1. A vibratory separator, comprising:

a screen frame, the screen frame comprising:

a plurality of transverse ribs and a plurality of longitudinal ribs defining a plurality of openings therebetween;

a first longitudinal rib of the plurality of longitudinal ribs having an inclined first side surface extending downwardly from a top surface of the first longitudinal rib to a first sealing surface extending to a first inner surface of the first longitudinal rib, the first sealing surface including a longitudinal groove defined by opposing tapered surfaces; and

a second longitudinal rib of the plurality of longitudinal ribs having a second side surface opposite the sloped first side surface of the first longitudinal rib extending downwardly from a top surface of the second longitudinal rib to a second sealing surface extending to a second inner surface of the second longitudinal rib, the second sealing surface including a longitudinal groove defined by opposing tapered surfaces; and

a screen insert configured to be disposed in an opening of the plurality of openings.

2. The vibratory separator of claim 1, wherein the screen insert comprises:

an upper portion having a screening surface; and

a lower portion for insertion into the opening, the lower portion comprising:

a respective sloped first side surface configured to engage the sloped first side surface of the first longitudinal rib, the respective sloped first side surface extending down to a respective first sealing surface having two opposing tapered surfaces configured to engage the opposing tapered surfaces of the first sealing surface of the first longitudinal rib; and

a respective second side surface configured to engage the second side surface of the second longitudinal rib, the respective second side surface extending down to a respective second sealing surface having two opposing tapered surfaces configured to engage the opposing tapered surfaces of the second sealing surface of the second longitudinal rib.

3. The vibratory separator of claim 2,

a first transverse rib of the plurality of transverse ribs having a third side surface extending downwardly from the top surface of the first transverse rib to a third sealing surface extending to a third inner surface of the first transverse rib, the third sealing surface including a longitudinal groove defined by opposing tapered surfaces,

a second transverse rib of the plurality of transverse ribs has a fourth side surface opposite the third side surface of the first transverse rib extending downwardly from the top surface of the second transverse rib to a fourth sealing surface extending to a fourth inner surface of the second transverse rib, the fourth sealing surface including a longitudinal groove defined by opposing tapered surfaces.

4. The vibratory separator of claim 3, wherein the lower portion further comprises an extension member extending downward and configured to engage a first inner surface of the first longitudinal rib and a second inner surface of the second longitudinal rib.

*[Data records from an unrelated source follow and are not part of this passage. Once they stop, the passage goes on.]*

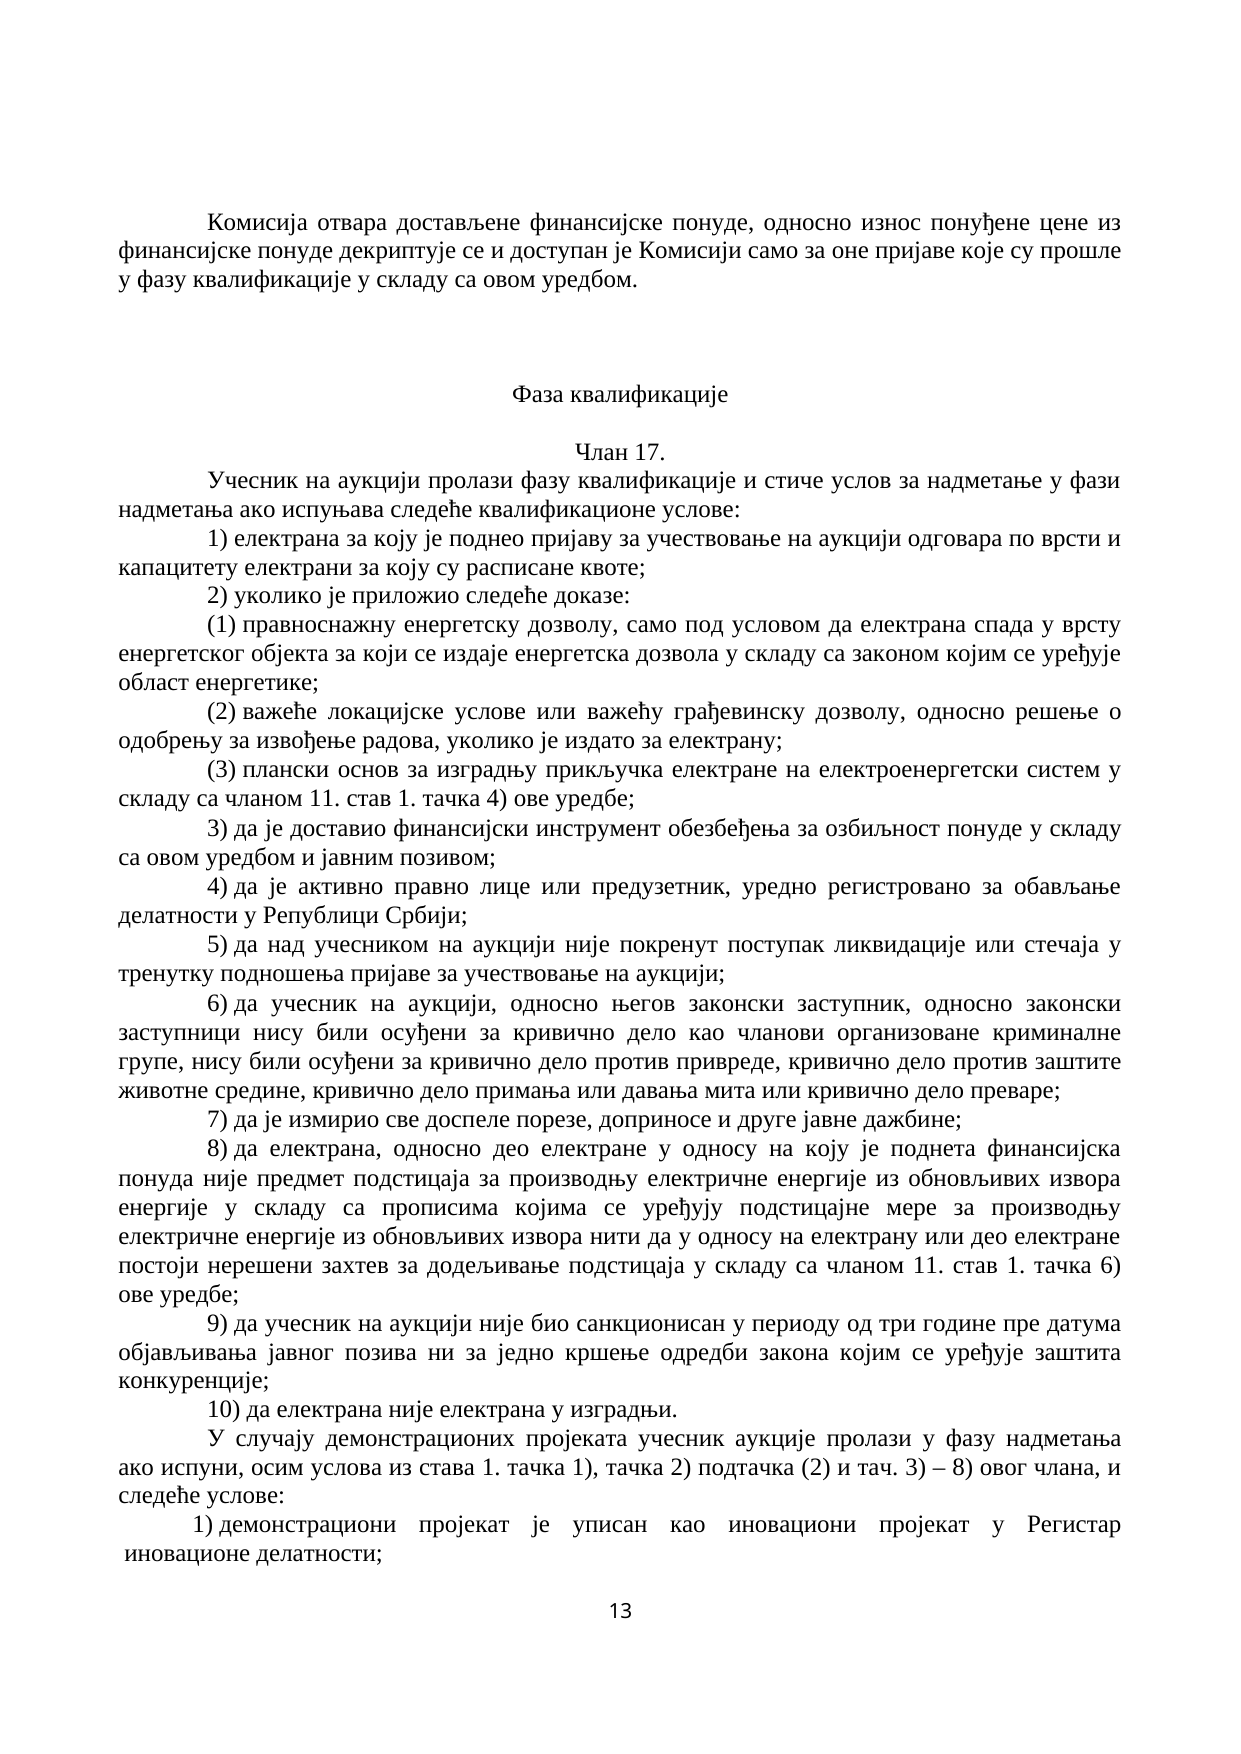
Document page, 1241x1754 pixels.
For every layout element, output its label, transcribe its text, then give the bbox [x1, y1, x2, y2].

list да електрана није електрана у изградњи. [118, 1394, 1122, 1423]
list електрана за коју је поднео пријаву за учествовање на аукцији одговара по врсти и капацитету електрани за коју су расписане квоте; [118, 523, 1122, 581]
text Учесник на аукцији пролази фазу квалификације и стиче услов за надметање у фази надметања ако испуњава следеће квалификационе услове: [118, 466, 1122, 523]
text Фаза квалификације [118, 379, 1122, 408]
text У случају демонстрационих пројеката учесник аукције пролази у фазу надметања ако испуни, осим услова из става 1. тачка 1), тачка 2) подтачка (2) и тач. 3) – 8) овог члана, и следеће услове: [118, 1423, 1122, 1509]
list да над учесником на аукцији није покренут поступак ликвидације или стечаја у тренутку подношења пријаве за учествовање на аукцији; [118, 929, 1122, 987]
list демонстрациони пројекат је уписан као иновациони пројекат у Регистар иновационе делатности; [124, 1509, 1122, 1567]
list да је доставио финансијски инструмент обезбеђења за озбиљност понуде у складу са овом уредбом и јавним позивом; [118, 812, 1122, 871]
list да електрана, односно део електране у односу на коју је поднета финансијска понуда није предмет подстицаја за производњу електричне енергије из обновљивих извора енергије у складу са прописима којима се уређују подстицајне мере за производњу електричне енергије из обновљивих извора нити да у односу на електрану или део електране постоји нерешени захтев за додељивање подстицаја у складу са чланом 11. став 1. тачка 6) ове уредбе; [118, 1133, 1122, 1308]
list правноснажну енергетску дозволу, само под условом да електрана спада у врсту енергетског објекта за који се издаје енергетска дозвола у складу са законом којим се уређује област енергетике; [118, 609, 1122, 696]
list важеће локацијске услове или важећу грађевинску дозволу, односно решење о одобрењу за извођење радова, уколико је издато за електрану; [118, 696, 1122, 754]
list да учесник на аукцији није био санкционисан у периоду од три године пре датума објављивања јавног позива ни за једно кршење одредби закона којим се уређује заштита конкуренције; [118, 1308, 1122, 1394]
text Комисија отвара достављене финансијске понуде, односно износ понуђене цене из финансијске понуде декриптује се и доступан је Комисији само за оне пријаве које су прошле у фазу квалификације у складу са овом уредбом. [118, 207, 1122, 293]
list да је измирио све доспеле порезе, доприносе и друге јавне дажбине; [118, 1104, 1122, 1133]
list уколико је приложио следеће доказе: [118, 581, 1122, 609]
text Члан 17. [118, 437, 1122, 466]
list да учесник на аукцији, односно његов законски заступник, односно законски заступници нису били осуђени за кривично дело као чланови организоване криминалне групе, нису били осуђени за кривично дело против привреде, кривично дело против заштите животне средине, кривично дело примања или давања мита или кривично дело преваре; [118, 987, 1122, 1104]
list да је активно правно лице или предузетник, уредно регистровано за обављање делатности у Републици Србији; [118, 871, 1122, 929]
list плански основ за изградњу прикључка електране на електроенергетски систем у складу са чланом 11. став 1. тачка 4) ове уредбе; [118, 754, 1122, 812]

5. The vibratory separator of claim 4, wherein the extension member further comprises at least one outwardly extending clamp configured to engage a bottom surface adjacent at least one of the third inner surface of the first transverse rib and the fourth inner surface of the second transverse rib.

6. The vibratory separator of claim 4, wherein the first inner surface of the first longitudinal rib and the second inner surface of the second longitudinal rib further comprise a plurality of teeth configured to grip the outer surface of the extension member.

7. The vibratory separator of claim 3, wherein at least one of the first longitudinal rib, the second longitudinal rib, the first transverse rib, and the second transverse rib is curvilinear and has a protruding middle portion that tapers toward at least one of the first side surface, the second side surface, the third side surface, and the fourth side surface.

8. The vibratory separator of claim 4, wherein the extension member is cylindrical.

9. The vibratory separator of claim 4, wherein the extension member is oval-shaped.